July 26 (Bloomberg) -- Estonia’s credit rating was affirmed by Standard & Poor’s Ratings Services, which cited the Baltic country’s strong public finances and resilient economic growth helped by export demand outside the euro area.
Standard & Poor’s kept Estonia’s long-term government bond rating at AA-, the fourth-highest investment grade, on par with Czech Republic and China. The ratings company left the outlook at stable. Moody’s and Fitch Ratings both rate Estonia as the fifth-highest investment grade.
Estonia’s economic growth has averaged about 5 percent since 2010, with Swedish, Finnish and Russian demand for its electronics, wood and machinery products helping the newest euro-area member to weather Europe’s debt crisis. The $22 billion economy, which still remains below output levels before the 20 percent slump in the wake of Lehman Brothers Holdings Inc.’s 2008 demise, expanded 3.2 percent last year, the European Union’s third-fastest pace.

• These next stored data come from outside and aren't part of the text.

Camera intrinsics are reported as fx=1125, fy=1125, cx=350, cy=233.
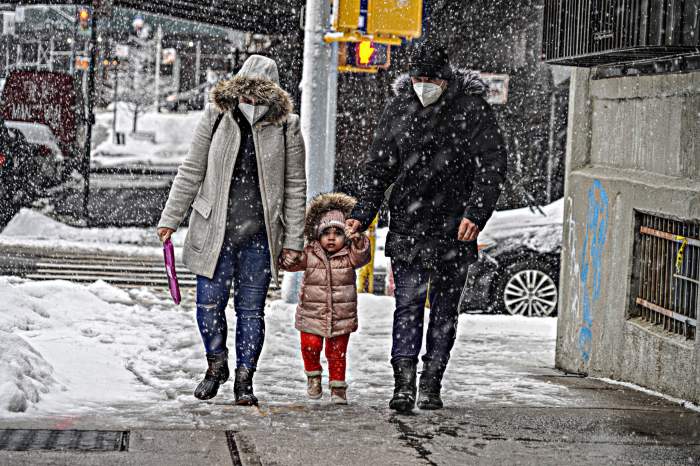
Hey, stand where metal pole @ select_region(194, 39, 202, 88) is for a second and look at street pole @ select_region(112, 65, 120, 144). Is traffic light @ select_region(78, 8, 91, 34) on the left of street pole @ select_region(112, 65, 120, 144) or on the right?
left

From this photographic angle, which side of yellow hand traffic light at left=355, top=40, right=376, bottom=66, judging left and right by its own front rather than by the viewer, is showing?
front

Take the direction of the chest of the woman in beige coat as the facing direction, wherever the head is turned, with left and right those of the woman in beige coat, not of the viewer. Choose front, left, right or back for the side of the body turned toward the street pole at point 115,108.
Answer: back

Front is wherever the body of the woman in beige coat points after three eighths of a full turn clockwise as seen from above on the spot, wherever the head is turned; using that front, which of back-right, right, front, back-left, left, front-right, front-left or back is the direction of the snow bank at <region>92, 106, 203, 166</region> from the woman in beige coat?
front-right

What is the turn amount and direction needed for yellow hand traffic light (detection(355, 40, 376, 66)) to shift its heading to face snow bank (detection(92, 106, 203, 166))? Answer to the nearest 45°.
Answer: approximately 180°

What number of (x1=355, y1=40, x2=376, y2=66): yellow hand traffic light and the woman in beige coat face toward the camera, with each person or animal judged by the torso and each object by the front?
2

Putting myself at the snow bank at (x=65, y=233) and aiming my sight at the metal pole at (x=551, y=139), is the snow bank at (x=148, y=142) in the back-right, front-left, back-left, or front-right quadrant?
front-left

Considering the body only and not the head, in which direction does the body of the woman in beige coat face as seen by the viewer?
toward the camera

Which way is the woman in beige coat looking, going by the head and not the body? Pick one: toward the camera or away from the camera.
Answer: toward the camera

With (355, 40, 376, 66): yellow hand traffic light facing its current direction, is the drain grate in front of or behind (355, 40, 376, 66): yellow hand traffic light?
in front

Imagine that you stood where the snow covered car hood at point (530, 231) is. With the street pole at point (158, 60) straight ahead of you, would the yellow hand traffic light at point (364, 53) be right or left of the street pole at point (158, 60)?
left

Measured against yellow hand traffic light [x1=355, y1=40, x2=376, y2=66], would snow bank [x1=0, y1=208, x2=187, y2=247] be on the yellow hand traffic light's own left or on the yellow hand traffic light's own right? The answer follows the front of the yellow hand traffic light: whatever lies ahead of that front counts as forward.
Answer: on the yellow hand traffic light's own right

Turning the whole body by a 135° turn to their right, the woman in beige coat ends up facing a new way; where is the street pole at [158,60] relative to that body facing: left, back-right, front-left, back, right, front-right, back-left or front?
front-right

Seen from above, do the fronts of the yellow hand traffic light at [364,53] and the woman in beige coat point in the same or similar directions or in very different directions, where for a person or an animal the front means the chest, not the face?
same or similar directions

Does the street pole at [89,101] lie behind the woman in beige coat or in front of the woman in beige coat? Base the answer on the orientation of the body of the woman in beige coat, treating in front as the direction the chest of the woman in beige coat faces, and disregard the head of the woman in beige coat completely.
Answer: behind
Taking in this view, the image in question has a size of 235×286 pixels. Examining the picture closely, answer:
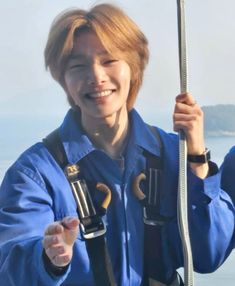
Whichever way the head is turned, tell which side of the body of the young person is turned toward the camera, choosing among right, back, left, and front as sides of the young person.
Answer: front
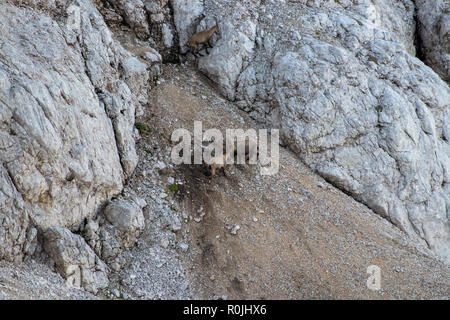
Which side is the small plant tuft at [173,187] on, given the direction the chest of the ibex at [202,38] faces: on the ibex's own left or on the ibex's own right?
on the ibex's own right

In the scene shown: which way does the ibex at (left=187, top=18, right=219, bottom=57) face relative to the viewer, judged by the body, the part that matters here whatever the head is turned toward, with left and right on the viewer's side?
facing to the right of the viewer

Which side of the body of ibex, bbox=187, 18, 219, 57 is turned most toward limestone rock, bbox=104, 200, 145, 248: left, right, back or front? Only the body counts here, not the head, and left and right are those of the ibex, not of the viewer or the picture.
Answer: right

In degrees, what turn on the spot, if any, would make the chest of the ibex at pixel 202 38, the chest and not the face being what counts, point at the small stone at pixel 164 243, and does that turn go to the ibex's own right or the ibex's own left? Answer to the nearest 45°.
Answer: approximately 90° to the ibex's own right

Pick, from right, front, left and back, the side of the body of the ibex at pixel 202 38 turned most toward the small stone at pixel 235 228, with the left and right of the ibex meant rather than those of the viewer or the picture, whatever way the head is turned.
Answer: right

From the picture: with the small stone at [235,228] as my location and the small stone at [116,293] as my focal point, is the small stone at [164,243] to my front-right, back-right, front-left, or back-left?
front-right
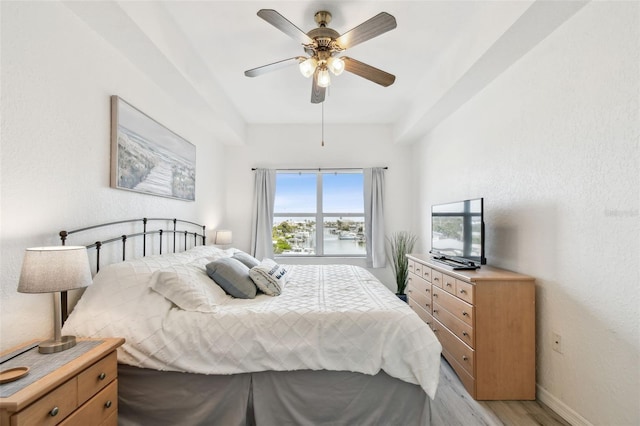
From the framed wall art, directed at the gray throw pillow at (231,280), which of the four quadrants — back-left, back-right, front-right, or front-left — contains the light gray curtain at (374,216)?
front-left

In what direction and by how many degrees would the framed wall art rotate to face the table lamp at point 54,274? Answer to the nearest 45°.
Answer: approximately 45° to its right

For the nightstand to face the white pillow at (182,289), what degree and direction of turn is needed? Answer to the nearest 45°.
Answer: approximately 90° to its left

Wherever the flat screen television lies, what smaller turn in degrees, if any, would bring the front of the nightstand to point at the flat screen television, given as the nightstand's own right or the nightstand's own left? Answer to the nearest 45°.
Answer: approximately 45° to the nightstand's own left

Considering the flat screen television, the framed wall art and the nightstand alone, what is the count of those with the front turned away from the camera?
0

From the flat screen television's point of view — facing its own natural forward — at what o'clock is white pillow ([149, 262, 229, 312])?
The white pillow is roughly at 12 o'clock from the flat screen television.

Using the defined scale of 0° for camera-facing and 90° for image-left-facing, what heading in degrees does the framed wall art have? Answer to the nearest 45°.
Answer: approximately 315°

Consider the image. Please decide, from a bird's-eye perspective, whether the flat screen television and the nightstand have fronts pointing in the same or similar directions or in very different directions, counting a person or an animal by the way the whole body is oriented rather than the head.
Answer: very different directions

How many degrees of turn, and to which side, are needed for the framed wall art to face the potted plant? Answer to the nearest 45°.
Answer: approximately 45° to its left

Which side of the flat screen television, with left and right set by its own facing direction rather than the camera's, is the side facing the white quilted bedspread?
front

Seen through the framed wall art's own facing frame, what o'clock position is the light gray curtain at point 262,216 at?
The light gray curtain is roughly at 9 o'clock from the framed wall art.

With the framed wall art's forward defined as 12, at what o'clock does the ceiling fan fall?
The ceiling fan is roughly at 12 o'clock from the framed wall art.

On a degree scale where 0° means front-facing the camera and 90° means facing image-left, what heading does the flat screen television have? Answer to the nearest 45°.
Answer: approximately 45°

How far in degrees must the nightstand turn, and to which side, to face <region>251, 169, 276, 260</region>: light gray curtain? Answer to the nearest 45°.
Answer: approximately 90° to its left

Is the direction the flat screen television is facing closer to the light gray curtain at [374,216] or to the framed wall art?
the framed wall art
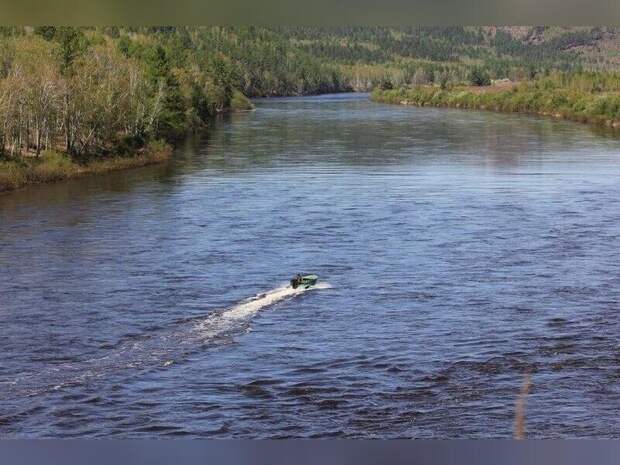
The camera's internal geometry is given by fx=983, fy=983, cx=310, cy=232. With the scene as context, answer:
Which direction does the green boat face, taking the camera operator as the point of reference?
facing away from the viewer and to the right of the viewer
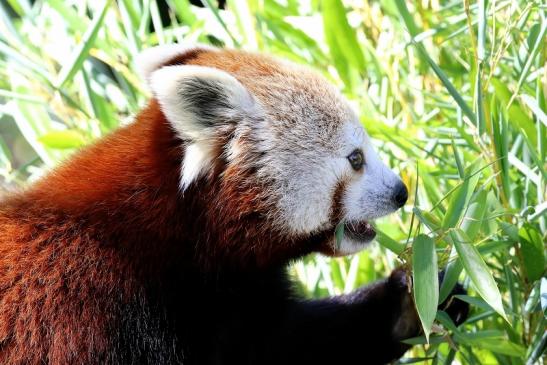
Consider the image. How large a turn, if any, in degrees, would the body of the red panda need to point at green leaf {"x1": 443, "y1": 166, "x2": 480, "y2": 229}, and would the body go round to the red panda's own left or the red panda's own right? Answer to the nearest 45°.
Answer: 0° — it already faces it

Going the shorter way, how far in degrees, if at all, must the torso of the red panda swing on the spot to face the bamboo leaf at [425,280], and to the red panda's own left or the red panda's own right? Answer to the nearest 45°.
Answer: approximately 45° to the red panda's own right

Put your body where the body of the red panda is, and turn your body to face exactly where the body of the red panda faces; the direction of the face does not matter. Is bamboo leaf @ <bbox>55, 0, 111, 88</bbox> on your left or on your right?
on your left

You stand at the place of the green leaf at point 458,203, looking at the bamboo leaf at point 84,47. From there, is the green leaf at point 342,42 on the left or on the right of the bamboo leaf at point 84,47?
right

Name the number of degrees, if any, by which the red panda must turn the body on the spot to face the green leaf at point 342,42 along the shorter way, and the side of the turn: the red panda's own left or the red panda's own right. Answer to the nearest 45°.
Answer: approximately 45° to the red panda's own left

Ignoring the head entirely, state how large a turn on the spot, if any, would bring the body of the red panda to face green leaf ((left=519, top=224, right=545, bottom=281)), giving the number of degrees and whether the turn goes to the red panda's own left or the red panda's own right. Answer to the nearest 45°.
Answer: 0° — it already faces it

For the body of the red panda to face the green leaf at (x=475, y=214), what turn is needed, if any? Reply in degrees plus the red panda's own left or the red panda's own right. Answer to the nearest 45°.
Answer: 0° — it already faces it

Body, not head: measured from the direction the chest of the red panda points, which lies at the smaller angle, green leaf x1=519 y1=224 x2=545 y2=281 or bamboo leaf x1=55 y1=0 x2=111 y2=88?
the green leaf

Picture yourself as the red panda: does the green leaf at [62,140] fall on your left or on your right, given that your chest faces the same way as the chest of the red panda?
on your left

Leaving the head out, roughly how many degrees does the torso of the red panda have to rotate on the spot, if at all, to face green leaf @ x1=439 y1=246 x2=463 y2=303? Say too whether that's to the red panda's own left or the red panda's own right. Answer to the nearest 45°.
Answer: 0° — it already faces it

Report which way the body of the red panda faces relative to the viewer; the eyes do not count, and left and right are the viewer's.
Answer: facing to the right of the viewer
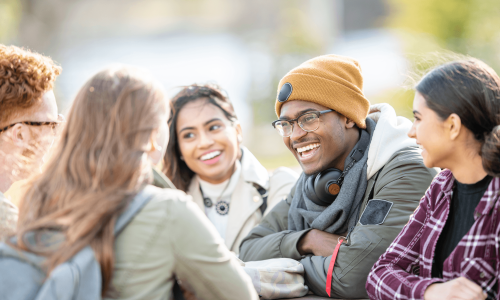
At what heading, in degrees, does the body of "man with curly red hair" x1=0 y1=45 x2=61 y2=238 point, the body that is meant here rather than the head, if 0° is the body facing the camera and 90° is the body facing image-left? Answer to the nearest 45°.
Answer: approximately 225°

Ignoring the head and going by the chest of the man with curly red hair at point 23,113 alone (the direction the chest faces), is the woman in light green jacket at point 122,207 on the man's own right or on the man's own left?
on the man's own right

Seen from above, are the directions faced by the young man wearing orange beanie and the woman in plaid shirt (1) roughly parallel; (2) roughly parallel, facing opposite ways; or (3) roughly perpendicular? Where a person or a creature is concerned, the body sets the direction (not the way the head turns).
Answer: roughly parallel

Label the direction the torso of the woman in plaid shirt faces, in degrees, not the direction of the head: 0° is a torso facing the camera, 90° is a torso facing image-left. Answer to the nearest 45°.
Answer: approximately 45°

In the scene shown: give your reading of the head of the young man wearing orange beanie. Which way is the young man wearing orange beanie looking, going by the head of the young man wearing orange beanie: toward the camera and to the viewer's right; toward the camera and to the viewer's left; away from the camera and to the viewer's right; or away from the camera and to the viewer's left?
toward the camera and to the viewer's left

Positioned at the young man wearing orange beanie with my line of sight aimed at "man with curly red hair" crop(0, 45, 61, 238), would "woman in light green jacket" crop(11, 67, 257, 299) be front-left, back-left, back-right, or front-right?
front-left

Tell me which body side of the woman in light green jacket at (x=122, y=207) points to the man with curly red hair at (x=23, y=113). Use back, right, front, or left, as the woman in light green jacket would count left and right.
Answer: left

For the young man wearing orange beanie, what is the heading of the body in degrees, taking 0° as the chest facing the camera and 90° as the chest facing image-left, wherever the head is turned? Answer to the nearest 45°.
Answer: approximately 45°

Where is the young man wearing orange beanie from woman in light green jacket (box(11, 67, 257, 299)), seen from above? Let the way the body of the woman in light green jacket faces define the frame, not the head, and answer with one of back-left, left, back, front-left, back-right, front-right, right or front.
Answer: front

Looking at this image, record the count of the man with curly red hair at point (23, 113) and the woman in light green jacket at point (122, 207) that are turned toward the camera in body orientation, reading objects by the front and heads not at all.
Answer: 0

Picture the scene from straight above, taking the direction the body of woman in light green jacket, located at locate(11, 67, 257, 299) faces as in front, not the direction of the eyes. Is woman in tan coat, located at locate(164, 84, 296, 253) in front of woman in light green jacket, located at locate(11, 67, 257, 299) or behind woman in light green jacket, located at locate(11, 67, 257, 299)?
in front

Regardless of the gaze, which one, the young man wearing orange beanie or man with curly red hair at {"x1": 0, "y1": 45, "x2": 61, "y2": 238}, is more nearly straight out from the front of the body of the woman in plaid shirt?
the man with curly red hair

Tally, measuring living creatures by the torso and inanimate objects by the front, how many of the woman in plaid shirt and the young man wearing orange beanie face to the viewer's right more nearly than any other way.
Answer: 0

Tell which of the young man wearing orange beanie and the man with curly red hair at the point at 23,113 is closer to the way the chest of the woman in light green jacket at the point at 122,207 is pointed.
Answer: the young man wearing orange beanie
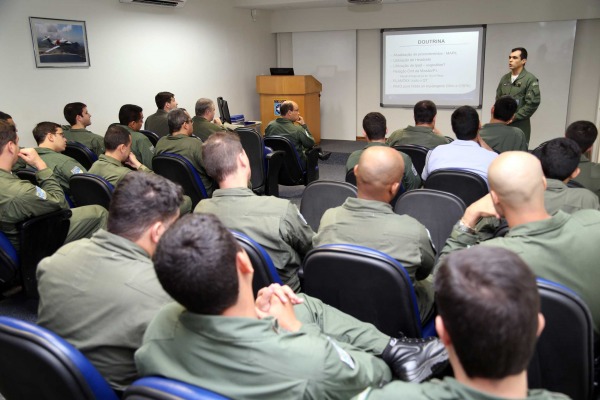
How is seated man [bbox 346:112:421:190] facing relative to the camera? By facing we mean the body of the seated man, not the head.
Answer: away from the camera

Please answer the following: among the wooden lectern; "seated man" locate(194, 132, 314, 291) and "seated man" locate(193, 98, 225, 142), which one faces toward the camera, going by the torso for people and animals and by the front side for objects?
the wooden lectern

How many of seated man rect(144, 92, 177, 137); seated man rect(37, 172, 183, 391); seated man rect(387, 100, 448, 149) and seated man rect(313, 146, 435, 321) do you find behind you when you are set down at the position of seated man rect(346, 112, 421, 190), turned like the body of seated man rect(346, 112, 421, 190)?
2

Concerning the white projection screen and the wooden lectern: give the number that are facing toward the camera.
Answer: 2

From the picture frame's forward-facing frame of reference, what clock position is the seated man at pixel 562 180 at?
The seated man is roughly at 1 o'clock from the picture frame.

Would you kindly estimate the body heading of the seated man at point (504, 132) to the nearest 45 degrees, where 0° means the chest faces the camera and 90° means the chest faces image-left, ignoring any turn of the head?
approximately 180°

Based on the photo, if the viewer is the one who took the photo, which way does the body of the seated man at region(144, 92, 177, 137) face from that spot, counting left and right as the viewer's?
facing away from the viewer and to the right of the viewer

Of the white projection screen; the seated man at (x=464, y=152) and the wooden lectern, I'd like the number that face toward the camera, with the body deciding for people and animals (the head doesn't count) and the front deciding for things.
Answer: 2

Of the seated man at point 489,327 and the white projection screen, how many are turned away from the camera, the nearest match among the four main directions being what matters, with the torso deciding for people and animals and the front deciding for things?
1

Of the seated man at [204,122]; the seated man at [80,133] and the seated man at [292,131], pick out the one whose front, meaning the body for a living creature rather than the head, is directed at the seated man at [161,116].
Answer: the seated man at [80,133]

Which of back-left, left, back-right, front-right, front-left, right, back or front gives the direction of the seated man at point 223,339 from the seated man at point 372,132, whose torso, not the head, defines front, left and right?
back

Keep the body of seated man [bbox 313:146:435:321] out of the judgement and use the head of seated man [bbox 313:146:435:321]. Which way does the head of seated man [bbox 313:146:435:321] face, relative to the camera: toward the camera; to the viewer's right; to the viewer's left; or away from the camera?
away from the camera

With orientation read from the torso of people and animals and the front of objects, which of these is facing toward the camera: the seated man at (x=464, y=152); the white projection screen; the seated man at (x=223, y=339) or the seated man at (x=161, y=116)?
the white projection screen

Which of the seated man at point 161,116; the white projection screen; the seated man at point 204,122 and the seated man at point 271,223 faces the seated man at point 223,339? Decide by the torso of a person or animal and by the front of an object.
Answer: the white projection screen

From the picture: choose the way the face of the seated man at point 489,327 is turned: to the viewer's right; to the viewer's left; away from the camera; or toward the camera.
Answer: away from the camera
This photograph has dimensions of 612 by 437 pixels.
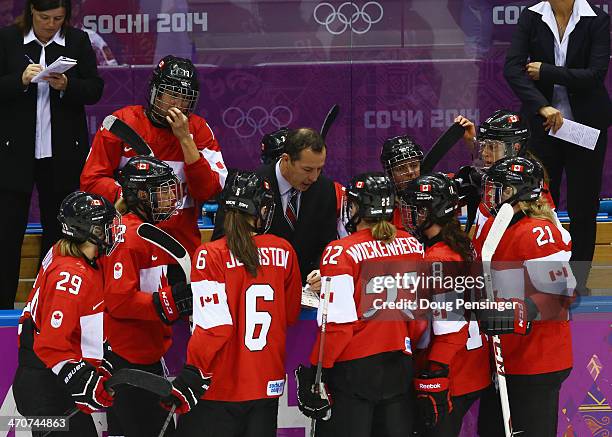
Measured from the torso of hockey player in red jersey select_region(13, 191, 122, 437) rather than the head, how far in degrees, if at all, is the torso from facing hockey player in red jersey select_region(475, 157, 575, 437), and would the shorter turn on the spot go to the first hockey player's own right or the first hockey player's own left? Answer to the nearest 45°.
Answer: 0° — they already face them

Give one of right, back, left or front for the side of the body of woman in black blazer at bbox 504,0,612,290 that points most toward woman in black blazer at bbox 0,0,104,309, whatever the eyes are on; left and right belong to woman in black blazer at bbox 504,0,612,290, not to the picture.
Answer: right

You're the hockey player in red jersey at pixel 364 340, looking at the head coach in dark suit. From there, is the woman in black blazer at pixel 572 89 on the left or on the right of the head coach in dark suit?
right

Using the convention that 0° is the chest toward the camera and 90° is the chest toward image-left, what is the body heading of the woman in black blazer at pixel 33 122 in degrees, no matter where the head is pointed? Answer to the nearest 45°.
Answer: approximately 0°

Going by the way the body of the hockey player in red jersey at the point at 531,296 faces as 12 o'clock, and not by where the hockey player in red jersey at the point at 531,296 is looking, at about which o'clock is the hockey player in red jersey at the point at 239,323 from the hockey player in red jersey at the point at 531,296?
the hockey player in red jersey at the point at 239,323 is roughly at 11 o'clock from the hockey player in red jersey at the point at 531,296.

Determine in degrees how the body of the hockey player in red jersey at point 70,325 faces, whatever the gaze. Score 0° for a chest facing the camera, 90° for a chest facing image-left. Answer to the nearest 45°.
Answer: approximately 270°

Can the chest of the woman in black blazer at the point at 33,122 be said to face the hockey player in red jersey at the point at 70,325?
yes
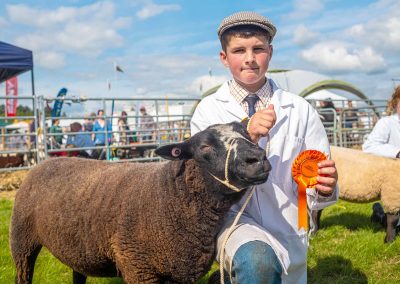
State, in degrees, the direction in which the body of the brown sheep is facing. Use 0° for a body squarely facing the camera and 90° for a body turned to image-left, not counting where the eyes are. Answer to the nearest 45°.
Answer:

“We expect that lower investment rates will keep economic growth at lower levels than before 2009, but that growth will still average 3.4 percent between 2013 and 2016,” S&P said today in an e-mailed statement from London. “Strong public finances and low government leverage remain key strengths, offsetting relatively low per-capita GDP for the rating category.”
Estonia had a preliminary budget deficit of 0.3 percent of gross domestic product last year after becoming the only euro-area member to run surpluses in 2010-2011. It had the lowest public debt among the region’s 17 members at the end of 2012 at 10.1 percent of GDP.